_Задания:_
a: Перескажите короче, в виде списка, абзац текста о куртуазной любви, который начинается словами «Но сколь бы многочисленны они ни были», сохранив его главные факты.
b: Ответьте по тексту о куртуазной любви на следующие вопросы:
(i) Кто назван самым первым из трубадуров?
(ii) Что названо высочайшей наградой для поклонника Дамы?
(iii) Что в конце концов создали «слуги любви»?

_Текст для чтения:_
________________
Если песни Гильома Аквитанского, самого первого из трубадуров, порой еще отличаются довольно грубыми шутками, то поэзия его преемников очень быстро меняет тон и наконец они становятся служителями чего-то вроде тонкого и изысканного культа, объект которого — женщина. Она прекрасна и слаба. Ее красота, которая, впрочем, является лишь внешним выражением умственного и духовного совершенства, вызывает почтительное преклонение; ее слабость нуждается в защите и должна быть компенсирована властью, которую великодушно признают за ней. Когда говорят, что она — идеальный образ, это значит, что она олицетворяет идеал. Ее красота — лишь видимый признак этого идеала. Если подобная красота будет принадлежать тому, кто ее лицезрит, это будет настоящим святотатством. Дама — это любовница (maltresse), но не в том грубом значении, которое обрело это слово в наше время, а в абсолютном смысле. Избравший ее становится ее «человеком» в феодальном смысле слова, ее вассалом. Она — сюзерен, имеющий право требовать все и от которого не ждут ничего взамен, находящийся в этом смысле в лучшем положении, чем настоящие сюзерены. Высочайшей наградой является улыбка, нежное пожатие руки, очень редко — поцелуй. Случается, что поклонник не получает ничего и красавица остается равнодушна к знакам почтения. Наши песни полны неизлечимых любовных страданий. Разумеется, не может быть и речи об утолении любви в форме брака. Как правило, Дама замужем, и именно это делает ее совершенно недосягаемой, потому что у девушки можно было бы попытаться просить руки. Здесь же это невозможно, и когда Джауфре Рюдель [62] влюбляется в далекую Даму лишь потому, что слышал о ее красоте и добродетели, то он просто доводит до логического конца теорию куртуазной любви. Конечно, дела не всегда идут в такой идеальной форме. Порой у мужей вызывает опасение подобная любовь, испытываемая к их женам, и они прогоняют вон дерзкого трубадура. Тогда трубадур поносит презренного ревнивца, прячется от него, скрывает имя любимой под вымышленным прозвищем. Нет ничего невероятного и в том, что в некоторых случаях любовь не оставалась платонической [63].
Но сколь бы многочисленны они ни были, это только исключения и пренебрежение правилами. Куртуазная любовь по природе целомудренна, и одно из ее самых бесспорных достоинств — она возбуждает желание лить для того, чтобы его тут же подавить. Владение собой, своими поступками, словами — один из признаков куртуазности. Дама должна возвышать своего поклонника над ним самим. Ее взгляд способен преображать то, на что он падает. Достаточно увидеть ее, чтобы почувствовать себя лучше. «Слуги любви» в конце концов создали почти тайное братство, и, возможно, их любовные стихи, порой крайне утонченные, выражают совершенно не то, что, как нам кажется, в них сказано.
________________
_Фрагмент данных:_
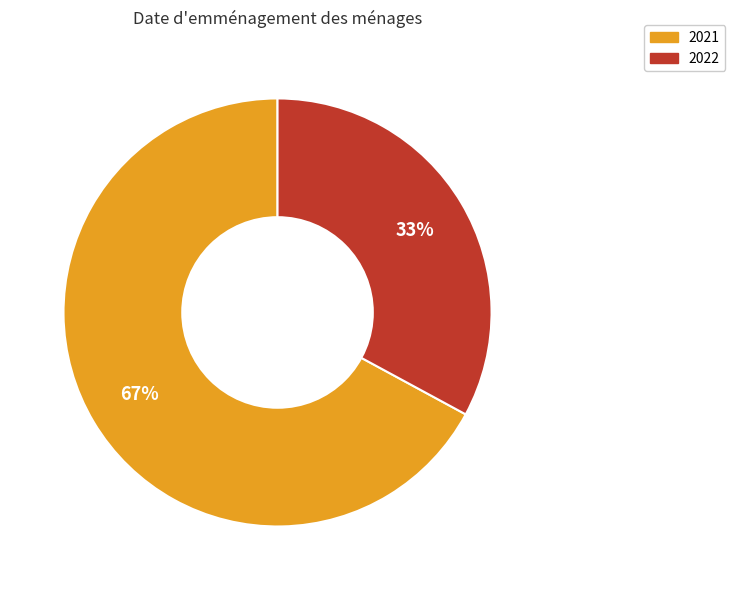

Is it true that 2022 is 21% of the pie?

False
________________
_Ответы к заданиям:_
a:
- Отступления от правил — лишь исключения.
- Куртуазная любовь по природе целомудренна: она возбуждает желание, чтобы тут же его подавить.
- Владение собой, своими поступками и словами — один из признаков куртуазности.
- Дама должна возвышать поклонника над ним самим. Ее взгляд преображает то, на что падает, а увидеть ее достаточно, чтобы почувствовать себя лучше.
- «Слуги любви» создали почти тайное братство. Их любовные стихи, порой крайне утонченные, возможно, выражают совсем не то, что нам кажется.

b:
(i) Гильом Аквитанский.
(ii) Улыбка, нежное пожатие руки, очень редко — поцелуй.
(iii) Почти тайное братство.